French investigators have detailed a serious airprox incident which occurred at Paris Charles de Gaulle when an Embraer 170, executing a go-around, drifted into the climb path of an Airbus A320 departing simultaneously from the parallel adjacent runway.
While descending to runway 26L on 21 October 2020 – during a period of strong crosswinds and turbulence – the Hop Embraer aborted its approach at 200ft, following a windshear warning.
Its crew applied a windshear manoeuvre, climbing to 1,500ft while maintaining a wings-level attitude, and then notifying the tower controller of the go-around.
But the strong crosswind had caused the Embraer to drift to the right in the meantime, straying into the vicinity of the Brussels Airlines A320 taking off from runway 26R.
French investigation authority BEA says the controller – about 10s after hearing of the go-around – attempted to resolve the conflict with emergency phraseology, instructing the Embraer crew to turn left onto a heading of 240°.

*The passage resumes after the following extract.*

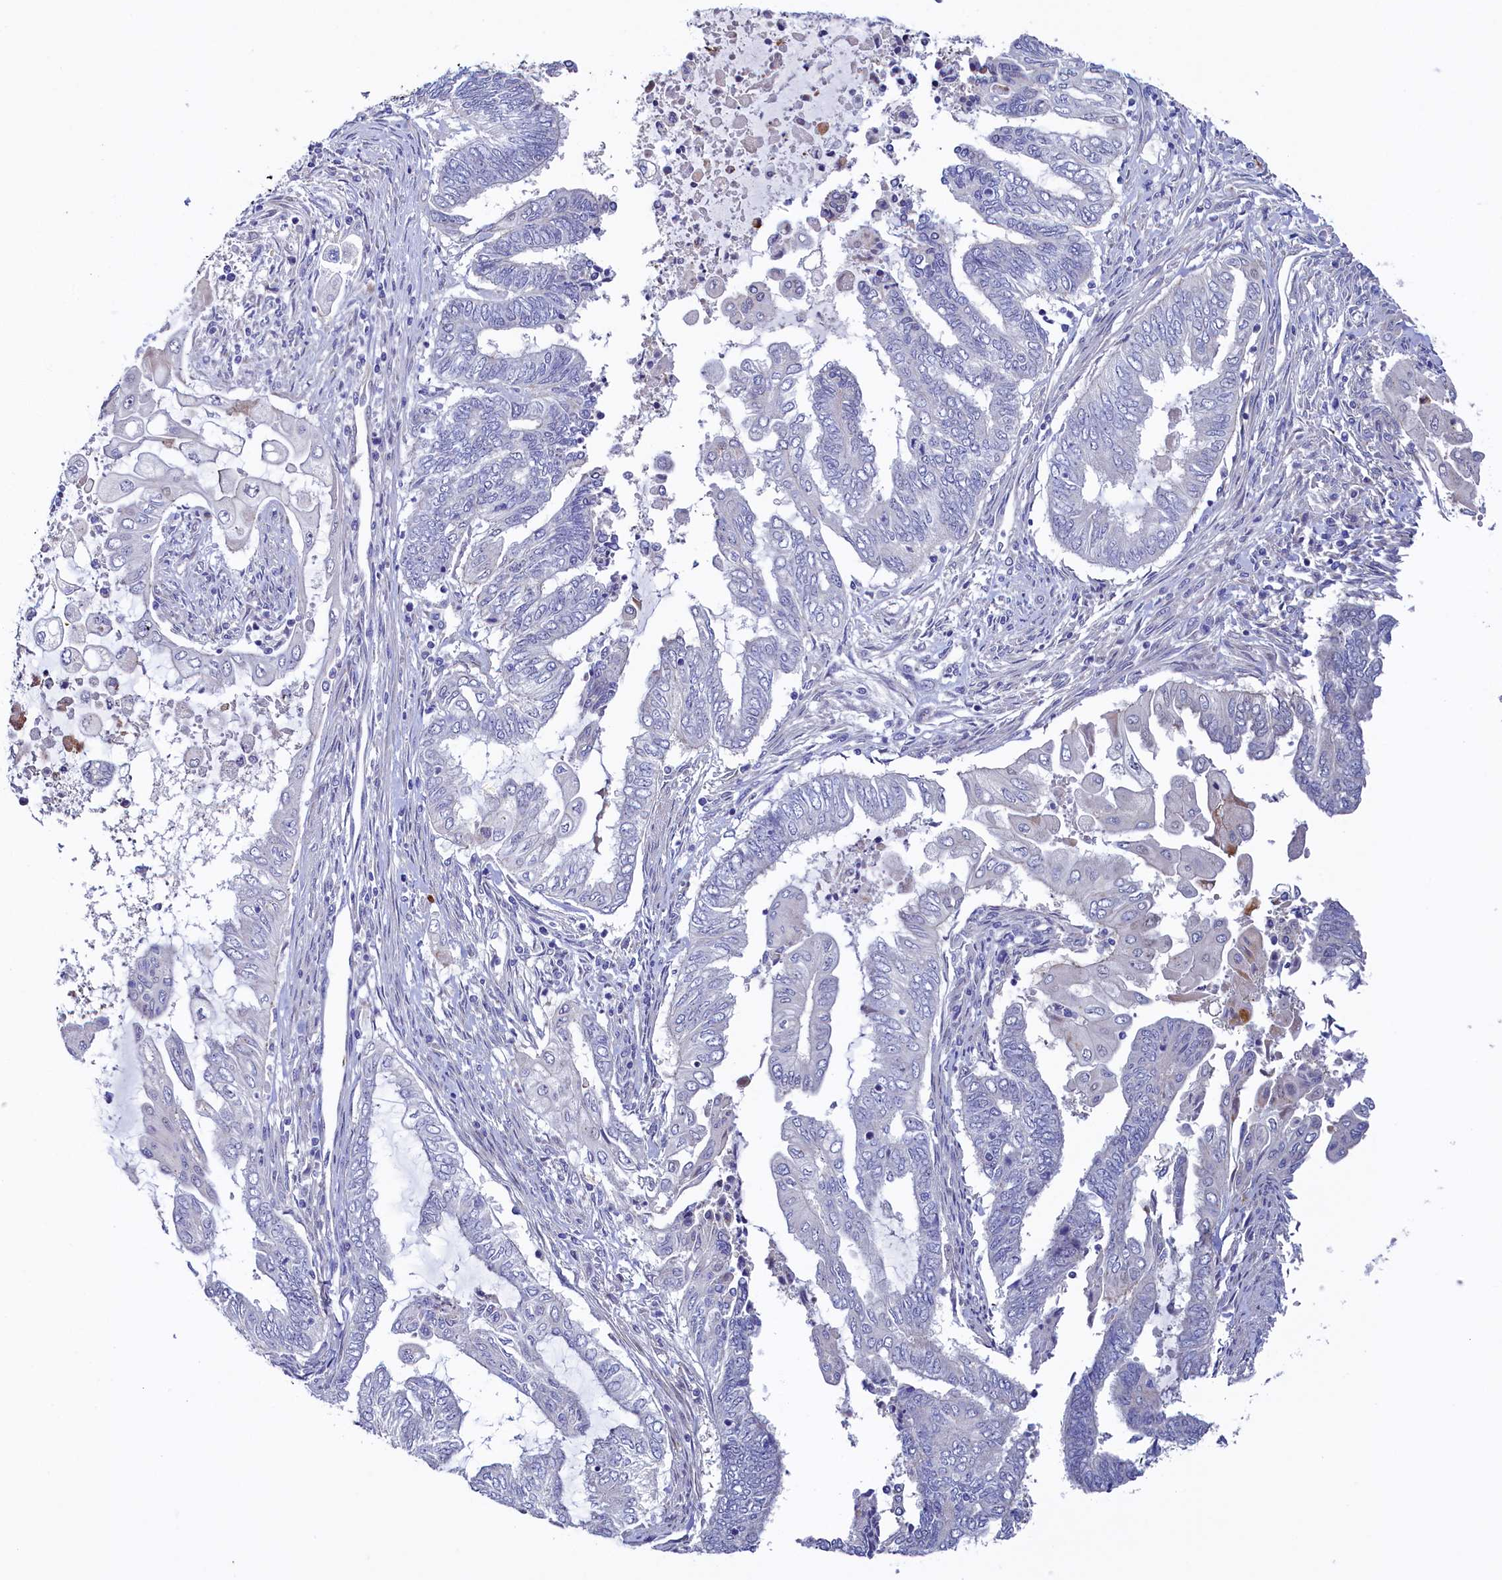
{"staining": {"intensity": "negative", "quantity": "none", "location": "none"}, "tissue": "endometrial cancer", "cell_type": "Tumor cells", "image_type": "cancer", "snomed": [{"axis": "morphology", "description": "Adenocarcinoma, NOS"}, {"axis": "topography", "description": "Uterus"}, {"axis": "topography", "description": "Endometrium"}], "caption": "This is an IHC histopathology image of endometrial adenocarcinoma. There is no staining in tumor cells.", "gene": "PIK3C3", "patient": {"sex": "female", "age": 70}}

“The crew read back the instruction but the controller’s order to change the heading was not followed,” says the inquiry.
BEA says the Embraer crew was complying with a collision-avoidance procedure and stopped the turn on passing a heading of 250°. The crosswind meant the aircraft was still tracking 263°, towards the A320’s path.
Owing to a busy radio frequency, the Embraer crew had not told the controller about the collision-avoidance resolution.
The controller intervened to order the A320 crew to stop climbing – but did not use emergency phraseology. The A320 crew responded that they were following a collision-avoidance advisory.
BEA says the Embraer crew then “ambiguously” informed the controller of their own collision-avoidance advisory, using the past tense, which might have led the controller to believe the conflict was over – and meant the controller was giving orders to the crews even as the conflict resolution was continuing.
Analysis of the aircraft flightpaths shows they came within 0.09nm – about 550ft – horizontally and 460ft vertically at their point of closest approach.
BEA says the A320 crew stopped the climb at about 2,000ft as part of the resolution advisory, and the Embraer crew, after flying clear of the conflict, resumed a left turn onto a heading of 200°.
Investigators state that “insufficient consideration” was given to implementation of simultaneous runway operations during strong crosswinds and with the risk of windshear. The inquiry adds that the Embraer crew’s compliance with the windshear procedure up to 1,500ft altitude – irrespective of whether windshear was still present – could have delayed subsequent aircraft-separation actions.
None of the occupants – totalling 62 on the Embraer (F-HBXK) and 41 on the A320 (OO-SNE) – was injured.